### EXTRACTED RECORDS
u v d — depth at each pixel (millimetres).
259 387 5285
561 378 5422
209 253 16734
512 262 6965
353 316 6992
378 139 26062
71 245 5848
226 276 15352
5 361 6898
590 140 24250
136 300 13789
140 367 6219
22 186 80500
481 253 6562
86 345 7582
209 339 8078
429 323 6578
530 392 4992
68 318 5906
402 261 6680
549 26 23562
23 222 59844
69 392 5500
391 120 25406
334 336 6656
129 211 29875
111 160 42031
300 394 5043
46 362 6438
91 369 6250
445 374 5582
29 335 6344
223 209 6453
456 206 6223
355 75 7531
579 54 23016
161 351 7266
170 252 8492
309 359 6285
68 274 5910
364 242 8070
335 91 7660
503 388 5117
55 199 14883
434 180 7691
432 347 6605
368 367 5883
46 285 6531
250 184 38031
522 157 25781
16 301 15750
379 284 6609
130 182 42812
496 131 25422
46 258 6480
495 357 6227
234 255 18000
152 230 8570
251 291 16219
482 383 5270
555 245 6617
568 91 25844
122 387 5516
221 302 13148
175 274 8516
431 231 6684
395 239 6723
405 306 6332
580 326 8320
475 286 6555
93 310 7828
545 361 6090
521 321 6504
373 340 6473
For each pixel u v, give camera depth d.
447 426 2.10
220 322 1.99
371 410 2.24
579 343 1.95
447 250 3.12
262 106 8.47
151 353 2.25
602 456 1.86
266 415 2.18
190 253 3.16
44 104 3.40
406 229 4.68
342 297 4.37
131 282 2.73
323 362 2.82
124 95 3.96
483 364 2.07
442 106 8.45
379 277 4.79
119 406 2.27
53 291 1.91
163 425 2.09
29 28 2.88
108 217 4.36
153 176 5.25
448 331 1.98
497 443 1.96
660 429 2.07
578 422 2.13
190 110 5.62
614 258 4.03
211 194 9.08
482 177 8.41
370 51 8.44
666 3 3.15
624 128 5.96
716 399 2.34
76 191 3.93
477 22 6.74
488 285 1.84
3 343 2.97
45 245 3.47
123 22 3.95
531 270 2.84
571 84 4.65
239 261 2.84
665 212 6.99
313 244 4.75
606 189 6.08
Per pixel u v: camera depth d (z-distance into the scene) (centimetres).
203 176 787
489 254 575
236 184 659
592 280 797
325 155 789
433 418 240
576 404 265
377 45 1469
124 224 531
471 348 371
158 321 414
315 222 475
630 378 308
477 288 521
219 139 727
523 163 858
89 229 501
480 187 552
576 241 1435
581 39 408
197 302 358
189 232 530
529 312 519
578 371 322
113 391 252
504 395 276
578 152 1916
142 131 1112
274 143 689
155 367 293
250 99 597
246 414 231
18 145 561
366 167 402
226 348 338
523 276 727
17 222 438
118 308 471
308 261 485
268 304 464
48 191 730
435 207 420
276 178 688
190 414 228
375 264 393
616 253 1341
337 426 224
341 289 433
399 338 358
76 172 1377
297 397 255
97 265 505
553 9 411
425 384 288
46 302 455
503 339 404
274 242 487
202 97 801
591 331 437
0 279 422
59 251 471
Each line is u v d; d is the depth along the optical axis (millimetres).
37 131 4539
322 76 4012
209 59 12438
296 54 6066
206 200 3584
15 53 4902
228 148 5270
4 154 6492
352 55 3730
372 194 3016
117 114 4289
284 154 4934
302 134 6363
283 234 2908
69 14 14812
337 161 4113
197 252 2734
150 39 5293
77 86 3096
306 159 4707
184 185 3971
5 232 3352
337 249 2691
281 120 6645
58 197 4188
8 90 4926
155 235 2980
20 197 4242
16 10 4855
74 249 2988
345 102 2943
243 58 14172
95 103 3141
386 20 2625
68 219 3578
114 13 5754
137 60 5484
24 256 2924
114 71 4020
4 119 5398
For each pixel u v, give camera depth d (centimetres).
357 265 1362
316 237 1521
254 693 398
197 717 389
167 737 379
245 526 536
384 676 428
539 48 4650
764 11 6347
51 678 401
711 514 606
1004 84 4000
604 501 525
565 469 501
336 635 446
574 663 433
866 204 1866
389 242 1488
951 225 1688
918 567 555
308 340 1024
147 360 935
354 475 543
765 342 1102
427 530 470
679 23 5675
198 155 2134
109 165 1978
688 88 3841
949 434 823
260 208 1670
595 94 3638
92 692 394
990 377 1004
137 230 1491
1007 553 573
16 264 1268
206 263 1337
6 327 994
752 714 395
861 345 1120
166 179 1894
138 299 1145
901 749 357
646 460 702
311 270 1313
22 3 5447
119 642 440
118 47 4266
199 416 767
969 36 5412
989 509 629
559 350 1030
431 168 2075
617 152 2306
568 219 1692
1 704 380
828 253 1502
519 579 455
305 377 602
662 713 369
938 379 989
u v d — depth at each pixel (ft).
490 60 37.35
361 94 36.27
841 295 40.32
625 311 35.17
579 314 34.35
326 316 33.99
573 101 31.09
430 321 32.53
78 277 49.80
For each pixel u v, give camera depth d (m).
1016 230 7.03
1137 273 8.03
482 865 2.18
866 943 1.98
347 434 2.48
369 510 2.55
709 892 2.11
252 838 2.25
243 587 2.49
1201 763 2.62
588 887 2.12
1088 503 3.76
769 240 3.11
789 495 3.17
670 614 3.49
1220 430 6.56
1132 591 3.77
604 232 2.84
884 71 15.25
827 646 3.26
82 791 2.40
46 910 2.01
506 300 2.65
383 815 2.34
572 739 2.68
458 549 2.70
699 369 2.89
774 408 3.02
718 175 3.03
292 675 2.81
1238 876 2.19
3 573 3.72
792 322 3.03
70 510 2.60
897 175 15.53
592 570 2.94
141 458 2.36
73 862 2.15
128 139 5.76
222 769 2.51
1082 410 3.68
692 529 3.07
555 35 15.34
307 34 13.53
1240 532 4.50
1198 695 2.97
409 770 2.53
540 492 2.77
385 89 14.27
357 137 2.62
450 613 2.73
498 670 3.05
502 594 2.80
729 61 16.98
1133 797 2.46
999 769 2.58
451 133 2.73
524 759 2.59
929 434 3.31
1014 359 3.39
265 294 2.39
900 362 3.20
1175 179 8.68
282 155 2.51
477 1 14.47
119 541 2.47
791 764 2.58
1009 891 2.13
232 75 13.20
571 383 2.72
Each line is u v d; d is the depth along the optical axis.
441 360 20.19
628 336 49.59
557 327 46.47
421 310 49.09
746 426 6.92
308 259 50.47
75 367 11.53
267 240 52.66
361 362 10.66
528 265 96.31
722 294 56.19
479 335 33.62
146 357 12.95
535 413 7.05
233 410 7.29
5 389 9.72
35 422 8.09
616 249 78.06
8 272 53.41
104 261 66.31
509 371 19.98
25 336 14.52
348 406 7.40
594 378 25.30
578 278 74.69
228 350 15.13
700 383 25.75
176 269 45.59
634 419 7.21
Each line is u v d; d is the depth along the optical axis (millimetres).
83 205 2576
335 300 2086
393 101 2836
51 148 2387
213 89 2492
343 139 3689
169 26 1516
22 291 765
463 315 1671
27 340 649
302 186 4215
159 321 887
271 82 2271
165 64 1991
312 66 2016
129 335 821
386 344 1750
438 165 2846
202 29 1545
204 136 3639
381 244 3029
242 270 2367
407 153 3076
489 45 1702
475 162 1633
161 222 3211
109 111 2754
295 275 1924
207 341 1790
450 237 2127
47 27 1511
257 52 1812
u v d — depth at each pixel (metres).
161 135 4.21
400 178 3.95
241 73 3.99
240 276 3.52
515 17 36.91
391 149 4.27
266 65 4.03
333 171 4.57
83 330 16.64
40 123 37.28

### ASSIGNMENT
Write out every entry above exactly as given.

### TASK ANSWER
u v d — depth at each pixel (millimetres).
259 387 5285
561 378 5422
209 253 16734
512 262 6965
353 316 6992
378 139 26062
71 245 5848
226 276 15352
5 361 6898
590 140 24250
136 300 13789
140 367 6219
22 186 80500
481 253 6562
86 345 7582
209 339 8078
429 323 6578
530 392 4992
68 318 5906
402 261 6680
549 26 23562
23 222 59844
69 392 5500
391 120 25406
334 336 6656
129 211 29875
111 160 42031
300 394 5043
46 362 6438
91 369 6250
445 374 5582
29 335 6344
223 209 6453
456 206 6223
355 75 7531
579 54 23016
161 351 7266
170 252 8492
309 359 6285
68 274 5910
364 242 8070
335 91 7660
503 388 5117
55 199 14883
434 180 7691
432 347 6605
368 367 5883
46 285 6531
250 184 38031
522 157 25781
16 301 15750
379 284 6609
130 182 42812
496 131 25422
46 258 6480
495 357 6227
234 255 18000
152 230 8570
251 291 16219
482 383 5270
555 245 6617
568 91 25844
122 387 5516
221 302 13148
175 274 8516
431 231 6684
395 239 6723
405 306 6332
580 326 8320
475 286 6555
93 310 7828
545 361 6090
521 321 6504
373 340 6473
For each pixel u v, give camera depth d.
447 426 2.10
220 322 1.99
371 410 2.24
579 343 1.95
447 250 3.12
262 106 8.47
151 353 2.25
602 456 1.86
266 415 2.18
190 253 3.16
44 104 3.40
406 229 4.68
342 297 4.37
131 282 2.73
323 362 2.82
124 95 3.96
483 364 2.07
442 106 8.45
379 277 4.79
119 406 2.27
53 291 1.91
163 425 2.09
29 28 2.88
108 217 4.36
153 176 5.25
448 331 1.98
497 443 1.96
660 429 2.07
578 422 2.13
190 110 5.62
614 258 4.03
211 194 9.08
482 177 8.41
370 51 8.44
666 3 3.15
624 128 5.96
716 399 2.34
76 191 3.93
477 22 6.74
488 285 1.84
3 343 2.97
45 245 3.47
123 22 3.95
531 270 2.84
571 84 4.65
239 261 2.84
665 212 6.99
313 244 4.75
606 189 6.08
Per pixel u v: camera depth d (z-distance into the scene) (centimetres).
203 176 787
489 254 575
236 184 659
592 280 797
325 155 789
433 418 240
576 404 265
377 45 1469
124 224 531
471 348 371
158 321 414
315 222 475
630 378 308
477 288 521
219 139 727
523 163 858
89 229 501
480 187 552
576 241 1435
581 39 408
197 302 358
189 232 530
529 312 519
578 371 322
113 391 252
504 395 276
578 152 1916
142 131 1112
274 143 689
155 367 293
250 99 597
246 414 231
18 145 561
366 167 402
226 348 338
523 276 727
17 222 438
118 308 471
308 261 485
268 304 464
48 191 730
435 207 420
276 178 688
190 414 228
375 264 393
616 253 1341
337 426 224
341 289 433
399 338 358
76 172 1377
297 397 255
97 265 505
553 9 411
425 384 288
46 302 455
503 339 404
274 242 487
202 97 801
591 331 437
0 279 422
59 251 471
Each line is u v d; d is the depth along the optical axis (millimetres).
37 131 4539
322 76 4012
209 59 12438
296 54 6066
206 200 3584
15 53 4902
228 148 5270
4 154 6492
352 55 3730
372 194 3016
117 114 4289
284 154 4934
302 134 6363
283 234 2908
69 14 14812
337 161 4113
197 252 2734
150 39 5293
77 86 3096
306 159 4707
184 185 3971
5 232 3352
337 249 2691
281 120 6645
58 197 4188
8 90 4926
155 235 2980
20 197 4242
16 10 4855
74 249 2988
345 102 2943
243 58 14172
95 103 3141
386 20 2625
68 219 3578
114 13 5754
137 60 5484
24 256 2924
114 71 4020
4 119 5398
For each pixel u v, give camera depth d (centimetres).
357 265 1362
316 237 1521
254 693 398
197 717 389
167 737 379
245 526 536
384 676 428
539 48 4650
764 11 6347
51 678 401
711 514 606
1004 84 4000
604 501 525
565 469 501
336 635 446
574 663 433
866 204 1866
389 242 1488
951 225 1688
918 567 555
308 340 1024
147 360 935
354 475 543
765 342 1102
427 530 470
679 23 5675
198 155 2134
109 165 1978
688 88 3841
949 434 823
260 208 1670
595 94 3638
92 692 394
990 377 1004
137 230 1491
1007 553 573
16 264 1268
206 263 1337
6 327 994
752 714 395
861 345 1120
166 179 1894
138 299 1145
901 749 357
646 460 702
311 270 1313
22 3 5447
119 642 440
118 47 4266
199 416 767
969 36 5412
989 509 629
559 350 1030
431 168 2075
617 152 2306
568 219 1692
1 704 380
828 253 1502
519 579 455
305 377 602
662 713 369
938 379 989
u v d — depth at each pixel (ft).
490 60 37.35
361 94 36.27
841 295 40.32
625 311 35.17
579 314 34.35
326 316 33.99
573 101 31.09
430 321 32.53
78 277 49.80
For each pixel u v, give camera depth d (m).
1016 230 7.03
1137 273 8.03
482 865 2.18
866 943 1.98
347 434 2.48
369 510 2.55
709 892 2.11
252 838 2.25
243 587 2.49
1201 763 2.62
588 887 2.12
1088 503 3.76
769 240 3.11
789 495 3.17
670 614 3.49
1220 430 6.56
1132 591 3.77
604 232 2.84
884 71 15.25
827 646 3.26
82 791 2.40
46 910 2.01
506 300 2.65
383 815 2.34
572 739 2.68
458 549 2.70
699 369 2.89
774 408 3.02
718 175 3.03
292 675 2.81
1238 876 2.19
3 573 3.72
792 322 3.03
70 510 2.60
897 175 15.53
592 570 2.94
141 458 2.36
73 862 2.15
128 139 5.76
222 769 2.51
1082 410 3.68
692 529 3.07
555 35 15.34
307 34 13.53
1240 532 4.50
1198 695 2.97
409 770 2.53
540 492 2.77
385 89 14.27
357 137 2.62
450 613 2.73
498 670 3.05
502 594 2.80
729 61 16.98
1133 797 2.46
999 769 2.58
451 133 2.73
524 759 2.59
929 434 3.31
1014 359 3.39
265 294 2.39
900 362 3.20
1175 179 8.68
282 155 2.51
477 1 14.47
119 541 2.47
791 764 2.58
1009 891 2.13
232 75 13.20
571 383 2.72
Each line is u v d; d is the depth along the optical axis.
441 360 20.19
628 336 49.59
557 327 46.47
421 310 49.09
746 426 6.92
308 259 50.47
75 367 11.53
267 240 52.66
361 362 10.66
528 265 96.31
722 294 56.19
479 335 33.62
146 357 12.95
535 413 7.05
233 410 7.29
5 389 9.72
35 422 8.09
616 249 78.06
8 272 53.41
104 261 66.31
509 371 19.98
25 336 14.52
348 406 7.40
594 378 25.30
578 278 74.69
228 350 15.13
700 383 25.75
176 269 45.59
634 419 7.21
Each line is u v d; d is the depth along the optical axis (millimetres).
83 205 2576
335 300 2086
393 101 2836
51 148 2387
213 89 2492
343 139 3689
169 26 1516
22 291 765
463 315 1671
27 340 649
302 186 4215
159 321 887
271 82 2271
165 64 1991
312 66 2016
129 335 821
386 344 1750
438 165 2846
202 29 1545
204 136 3639
381 244 3029
242 270 2367
407 153 3076
489 45 1702
475 162 1633
161 222 3211
109 111 2754
295 275 1924
207 341 1790
450 237 2127
47 27 1511
257 52 1812
u v d — depth at each pixel (metres).
161 135 4.21
400 178 3.95
241 73 3.99
240 276 3.52
515 17 36.91
391 149 4.27
266 65 4.03
333 171 4.57
83 330 16.64
40 123 37.28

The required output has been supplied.